In case of any doubts, Harris products does supply a very clear chart on what type of brazing rod to use for various types of materials being joined. For this demonstration, I’ll be using a Stay-silv 15 which contains 80% copper, 15% silver, and 5% phosphorus. You’ll want to get a rod that contains phosphorus as they’re self-fluxing, removing the need to apply any flux on the pipe.
Seeing silver solder melts at a much higher temperature, you’ll be needing more heat than your typical soldered joint.
Brazing smaller pipes are possible with a small propane torch, but larger pipes such as 1” and up require more heat, therefore, it’s recommended to use an oxy/acetylene system with an appropriate torch seeing silver solder melts at a higher temperature than normal solder. Oxyacetylene burns much hotter, at 3500*C or 6330*F compared to propane which burns at around 1995*C or 3620*F.
And finally, the torch. When soldering, a torch like this is used seeing only one gas is needed. Plus, propane torches don’t give out near as much heat as an oxy/acetylene torch does.
I’m using this oxy/acetylene port-a-torch kit from Harris, which is a Lincoln electric company and is great for light-duty brazing tasks such as this one. It comes in a carrying tote and there are 2 tanks, 1 for oxygen and 1 for acetylene, there are also 2 regulators for each gas and the actual torch.

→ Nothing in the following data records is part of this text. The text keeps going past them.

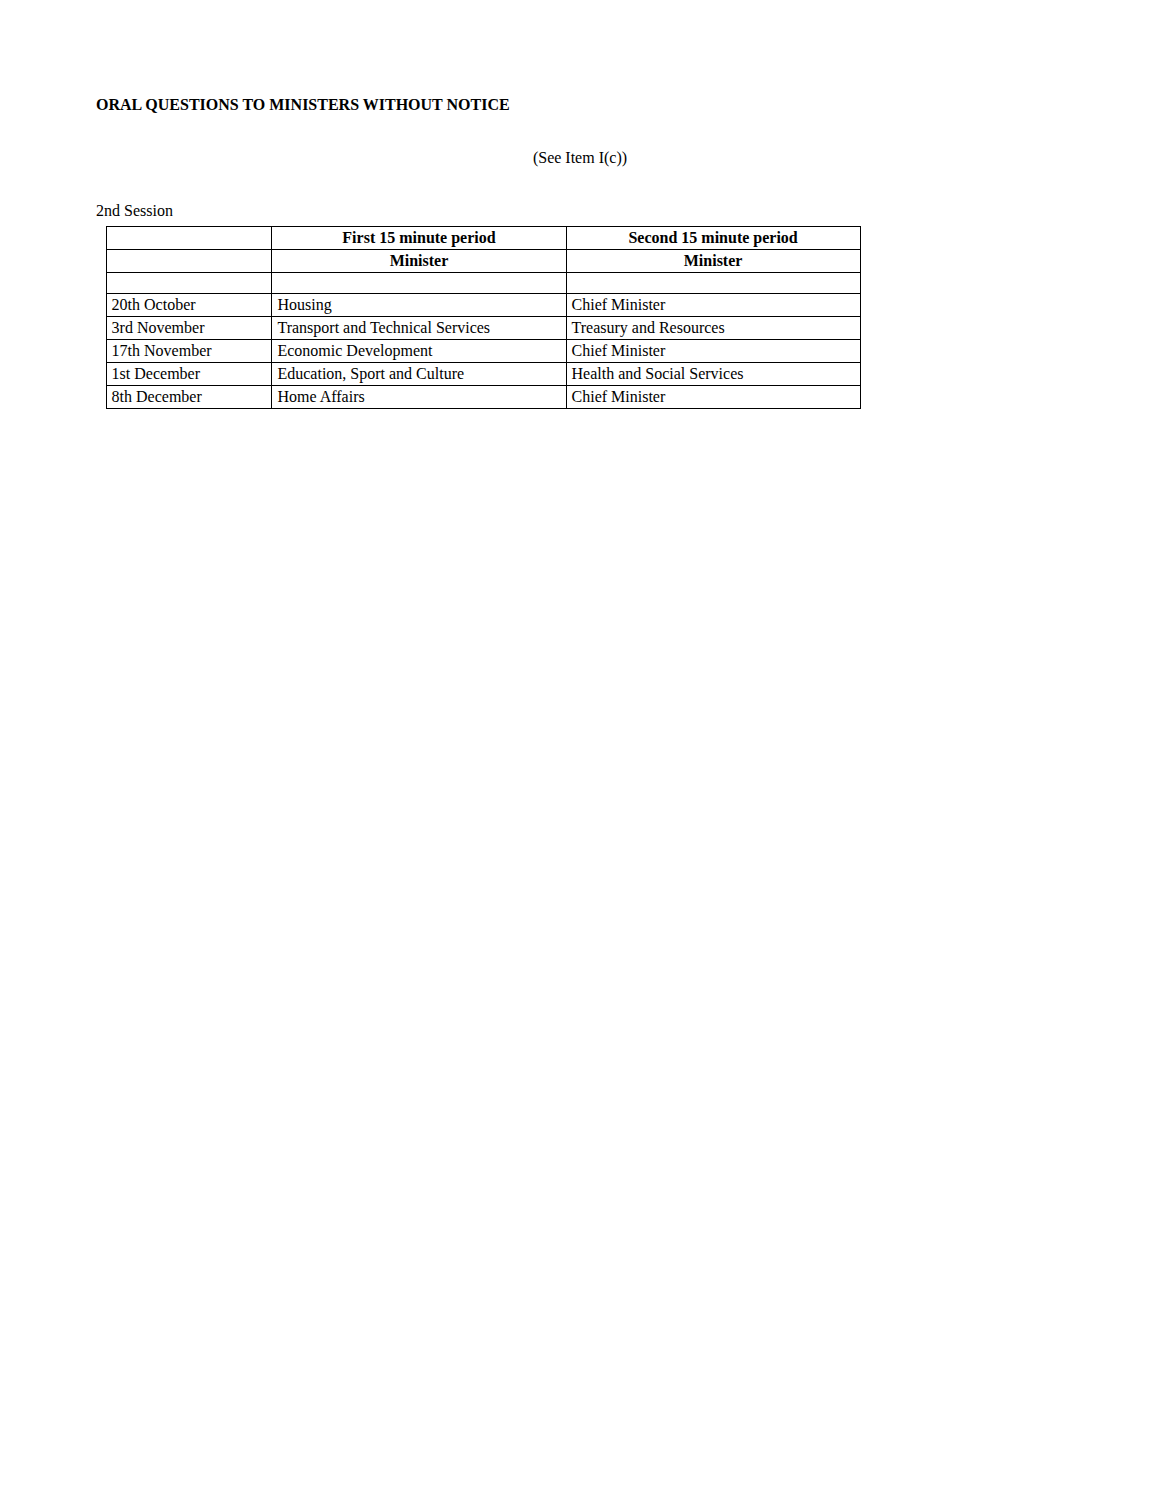ORAL QUESTIONS TO MINISTERS WITHOUT NOTICE
(See Item I(c))
2nd Session
| | First 15 minute period | Second 15 minute period |
| | Minister | Minister |
| 20th October | Housing | Chief Minister |
| 3rd November | Transport and Technical Services | Treasury and Resources |
| 17th November | Economic Development | Chief Minister |
| 1st December | Education, Sport and Culture | Health and Social Services |
| 8th December | Home Affairs | Chief Minister |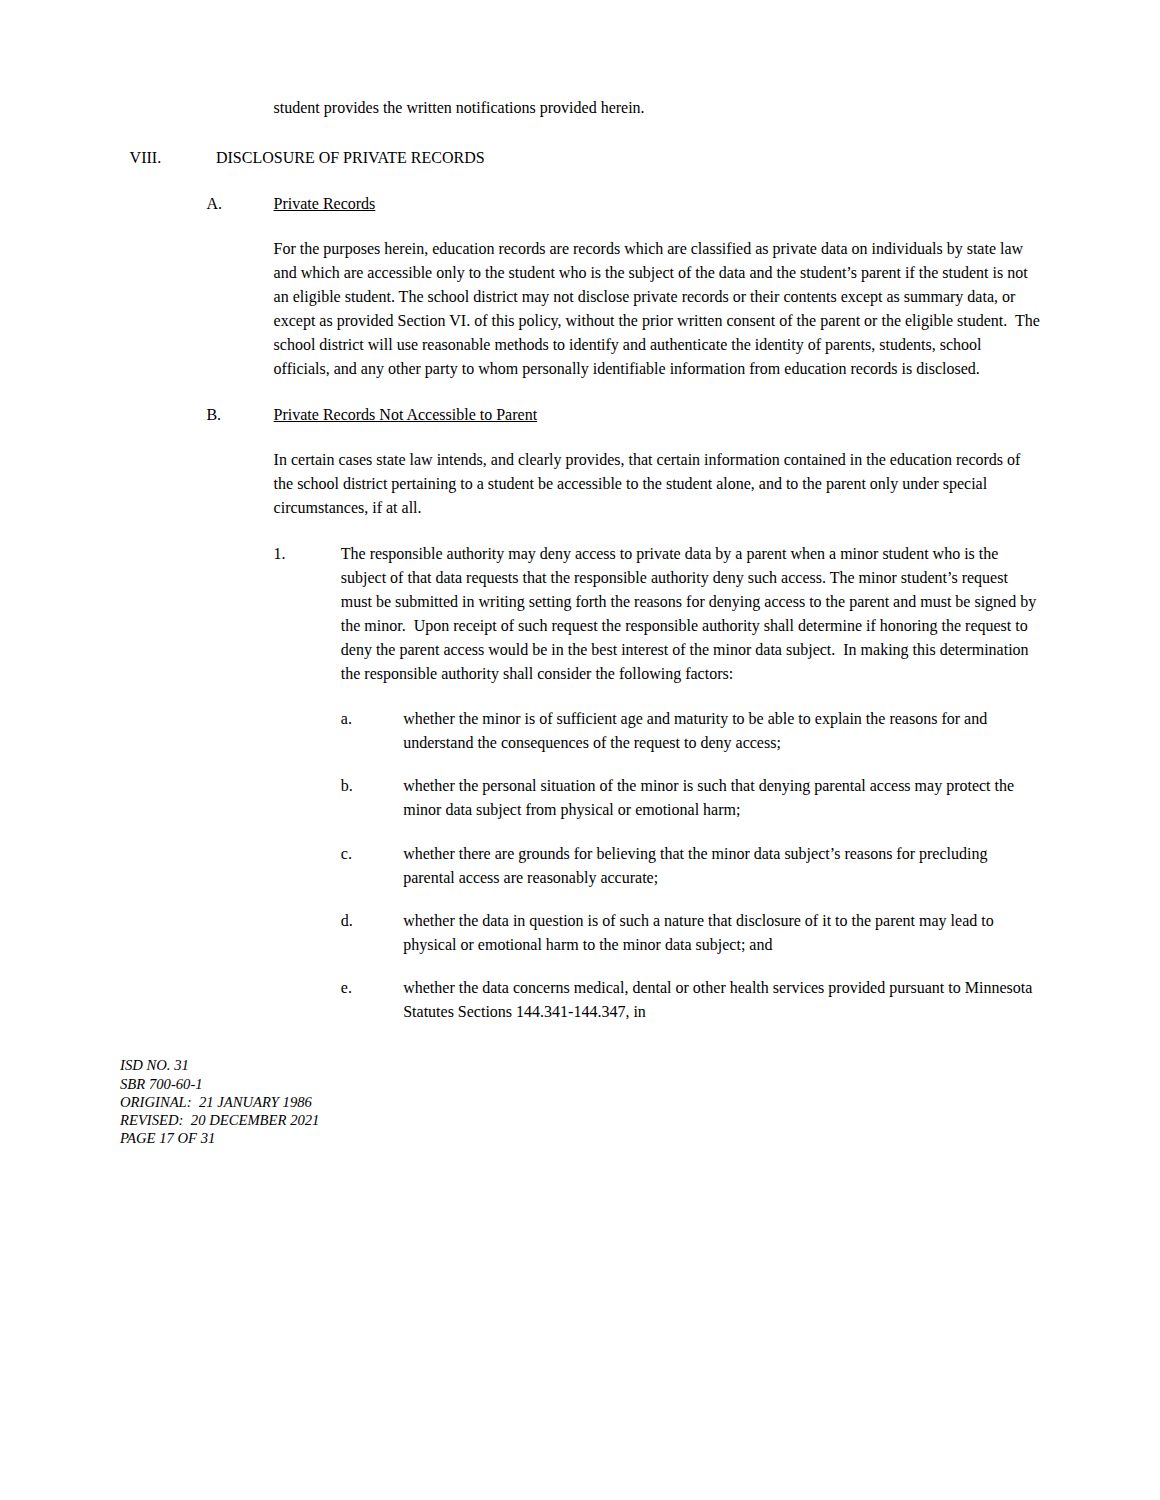student provides the written notifications provided herein.
VIII. DISCLOSURE OF PRIVATE RECORDS
A. Private Records
For the purposes herein, education records are records which are classified as private data on individuals by state law and which are accessible only to the student who is the subject of the data and the student’s parent if the student is not an eligible student. The school district may not disclose private records or their contents except as summary data, or except as provided Section VI. of this policy, without the prior written consent of the parent or the eligible student. The school district will use reasonable methods to identify and authenticate the identity of parents, students, school officials, and any other party to whom personally identifiable information from education records is disclosed.
B. Private Records Not Accessible to Parent
In certain cases state law intends, and clearly provides, that certain information contained in the education records of the school district pertaining to a student be accessible to the student alone, and to the parent only under special circumstances, if at all.
1. The responsible authority may deny access to private data by a parent when a minor student who is the subject of that data requests that the responsible authority deny such access. The minor student’s request must be submitted in writing setting forth the reasons for denying access to the parent and must be signed by the minor. Upon receipt of such request the responsible authority shall determine if honoring the request to deny the parent access would be in the best interest of the minor data subject. In making this determination the responsible authority shall consider the following factors:
a. whether the minor is of sufficient age and maturity to be able to explain the reasons for and understand the consequences of the request to deny access;
b. whether the personal situation of the minor is such that denying parental access may protect the minor data subject from physical or emotional harm;
c. whether there are grounds for believing that the minor data subject’s reasons for precluding parental access are reasonably accurate;
d. whether the data in question is of such a nature that disclosure of it to the parent may lead to physical or emotional harm to the minor data subject; and
e. whether the data concerns medical, dental or other health services provided pursuant to Minnesota Statutes Sections 144.341-144.347, in
ISD NO. 31
SBR 700-60-1
ORIGINAL: 21 JANUARY 1986
REVISED: 20 DECEMBER 2021
PAGE 17 OF 31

You’ll also notice the torch tips that come with the kit. You could use a simple air/acetylene setup like this, but it’s considerably longer and doesn’t give you a clean joint like an oxy/acetylene kit does. However, they are more economical and lighter to carry around in tight spaces, so use what’s best for you.
Something else you might want to consider is making sure your torch has flashback arrestors on the oxygen and acetylene side. Most new torches come with them built-in. In the past, these were separate and needed to be installed on the hose itself. So just make sure your kit is equipped with them as they’ll stop a flame from going into your tank, which you don’t really want.